EXERCISE DETAILS
Copy out, exactly, the first line of the entries below and every line after it through the one containing "right knee: (196, 460)".

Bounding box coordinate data
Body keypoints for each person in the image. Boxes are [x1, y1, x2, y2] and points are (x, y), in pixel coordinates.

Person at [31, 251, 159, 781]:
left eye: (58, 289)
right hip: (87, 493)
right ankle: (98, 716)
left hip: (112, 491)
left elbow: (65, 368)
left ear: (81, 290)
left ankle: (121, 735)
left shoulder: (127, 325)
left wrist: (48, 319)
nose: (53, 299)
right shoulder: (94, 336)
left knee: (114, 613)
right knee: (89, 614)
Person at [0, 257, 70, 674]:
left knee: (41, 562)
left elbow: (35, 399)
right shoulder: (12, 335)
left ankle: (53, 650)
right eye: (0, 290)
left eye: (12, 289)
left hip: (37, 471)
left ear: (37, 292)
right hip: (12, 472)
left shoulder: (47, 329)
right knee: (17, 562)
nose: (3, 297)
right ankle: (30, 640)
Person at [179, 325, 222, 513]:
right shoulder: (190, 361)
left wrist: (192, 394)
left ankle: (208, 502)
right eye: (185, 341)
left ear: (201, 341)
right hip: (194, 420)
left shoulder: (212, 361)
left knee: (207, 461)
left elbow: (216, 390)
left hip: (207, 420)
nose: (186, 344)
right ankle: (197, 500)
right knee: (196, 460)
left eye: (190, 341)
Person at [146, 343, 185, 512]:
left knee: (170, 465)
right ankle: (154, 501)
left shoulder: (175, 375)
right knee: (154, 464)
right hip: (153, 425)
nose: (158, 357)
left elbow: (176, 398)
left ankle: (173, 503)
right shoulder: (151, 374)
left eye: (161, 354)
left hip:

SOLVED PROBLEM
Body keypoints for each person in the image. Boxes are [x1, y1, x2, y2] and points are (x, y), in pixel coordinates.

Person at [31, 251, 159, 781]:
left eye: (58, 289)
right hip: (87, 493)
right ankle: (98, 716)
left hip: (112, 491)
left elbow: (65, 368)
left ear: (81, 290)
left ankle: (121, 735)
left shoulder: (127, 325)
left wrist: (48, 319)
nose: (53, 299)
right shoulder: (94, 336)
left knee: (114, 613)
right knee: (89, 614)
Person at [0, 257, 70, 674]:
left knee: (41, 562)
left elbow: (35, 399)
right shoulder: (12, 335)
left ankle: (53, 650)
right eye: (0, 290)
left eye: (12, 289)
left hip: (37, 471)
left ear: (37, 292)
right hip: (12, 472)
left shoulder: (47, 329)
right knee: (17, 562)
nose: (3, 297)
right ankle: (30, 640)
Person at [179, 325, 222, 513]:
right shoulder: (190, 361)
left wrist: (192, 394)
left ankle: (208, 502)
right eye: (185, 341)
left ear: (201, 341)
right hip: (194, 420)
left shoulder: (212, 361)
left knee: (207, 461)
left elbow: (216, 390)
left hip: (207, 420)
nose: (186, 344)
right ankle: (197, 500)
right knee: (196, 460)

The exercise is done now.